The other 3 terms are as follows:-
4. Authorization:-
To authorize the request, IAM users value from the request context to check matching policies and determine whether to allow or deny the request
IAM policies are stored in IAM as JSON documents and specify the permissions that are allowed or denied.
User (identity) based policies specify permission allowed/denied for principals.
Resource-based policies specify the permission allowed/denied for resources popular for granting cross-account permissions.
IAM checks each policy that matches the context of your request.
If a single policy includes a denied action, IAM denies the entire request and stops evaluating this is called Explicit Deny.
The evaluation logic follows below rules:-
By default, all requests are denied.
An explicit allow overrides this default.
An explicit denial overrides any allows.
5. Actions:-
Actions are defined by a service and are the things that you can do to a resource, such as viewing, creating, editing, and deleting that Resource.

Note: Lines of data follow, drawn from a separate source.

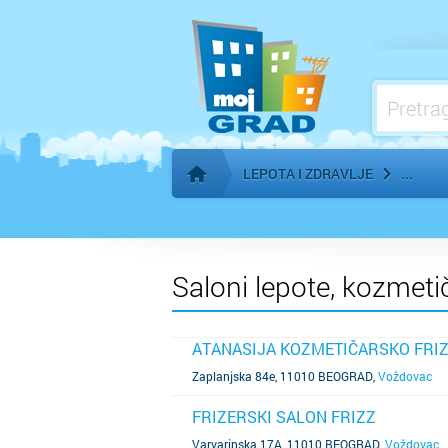
LEPOTA I ZDRAVLJE
Početna stranica
Saloni lepote, kozmetič
ATANASIJA KOZMETIČARSKO FRI
SAZNAJ VIŠE
Zaplanjska 84e, 11010 BEOGRAD
,
Voždovac
FRIZERSKI SALON FRIZZ
SAZNAJ VIŠE
Varvarinska 17A, 11010 BEOGRAD
,
Voždovac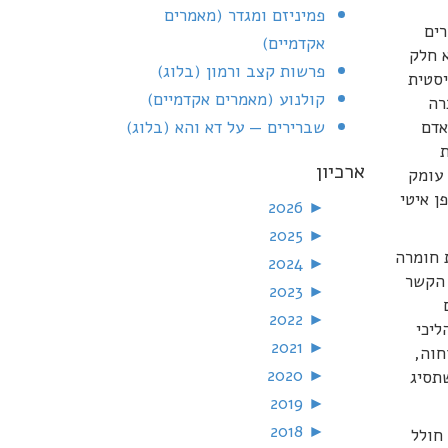
פמיניזם ומגדר (מאמרים
רים
אקדמיים)
 חלק
פרשות קצב ורמון (בלוג)
יסטית
קולנוע (מאמרים אקדמיים)
רה
אדם
שברירים — על דא והא (בלוג)
respect), חירות
ארכיון
 עומק
ן איטי
2026
►
2025
►
 חומרה
2024
►
 הקשר
2023
►
2022
►
ליכי
2021
►
חוה,
2020
►
שתסיג
2019
►
2018
►
חולל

IAM supports approx 40 actions for a user resource including creating a user, deleting a user, etc.
Any actions or resources that are not explicitly allowed are denied by default.
After your request has been authenticated and authorized, AWS approves the actions in your request.
6. Resource:-
A resource is an entity that exists within a service e.g. EC2 instances, S3 bucket, IAM users, or Dynamo DB table.
Each AWS service defines a set of actions that can be performed on each resource.
After AWS approves the actions in your request, those actions can be performed on the related resource within your account.
If you create a request to perform an unrelated action on a resource, that request is denied.
When you provide permissions using an identity-based policy in IAM, then you provide permissions to access resources only within the same account.
Few more points about IAM policies:-
You can create a new IAM policy in the AWS management console using one of the following ways:-
JSON:- You can create your own JSON syntax for creating the IAM policies.
Visual Editor:- You can construct a new policy from scratch in the Visual Editor. If you use the Visual Editor, you don't need to understand JSON syntax.
Import:- You can import a managed policy within your account and then edit the policy to customize it to your specific requirement.